Quantifying and mitigating the impact of the COVID-19 pandemic on outcomes in colorectal cancer

2020 
Background: The COVID-19 pandemic has caused disruption across cancer pathways for diagnosis and treatment. In England, 32% of colorectal cancer (CRC) is diagnosed via urgent symptomatic referral from primary care, the "2-week-wait" (2WW) pathway. Access to routine endoscopy is likely to be a critical bottleneck causing delays in CRC management due to chronic limitation in capacity, acute competition for physician time, and safety concerns. Methods: We used age-specific, stage-specific 10 year CRC survival for England 2007-2017 and 2WW CRC cases volumes. We used per-day hazard ratios of CRC survival generated from observational studies of CRC diagnosis-to-treatment interval to model the effect of different durations of per-patient delay. We utilised data from a large London observational study of faecal immunochemical testing (FIT) in symptomatic patients to model FIT-triage to mitigate delay to colonoscopy. Findings: Modest delays result in significant reduction in survival from CRC with a 4-month delay resulting across age groups in ≥20% reduction in survival in Stage 3 disease and in total over a year, 1,419 attributable deaths across the 11,266 CRC patients diagnosed via the 2WW pathway. FIT triage of >10 ug Hb/g would salvage 1,292/1,419 of the attributable deaths and reduce colonoscopy requirements by >80%. Diagnostic colonoscopy offers net survival in all age groups, providing nosocomial COVID-19 infection rates are kept low (<2.5%). Interpretation To avoid significant numbers of avoidable deaths from CRC, normal diagnostic and surgical throughput must be maintained.

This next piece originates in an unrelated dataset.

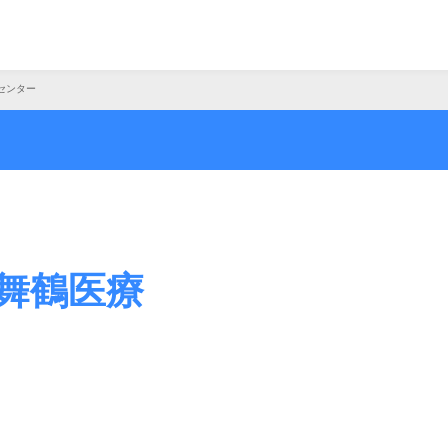
センター
舞鶴医療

An accrued backlog of cases will present to primary care following release of lockdown, supranormal endoscopy capacity will be required to manage this without undue delays. FIT-triage of symptomatic cases provides a rational approach by which to avoid patient delay and mitigate pressure on capacity in endoscopy. This would also reduce exposure to nosocomial COVID-19 infection, relevant in particular to older patient groups. Funding: Breast Cancer Now, Cancer Research UK, Bobby Moore Fund for Cancer Research, National Institute for Health Research (NIHR).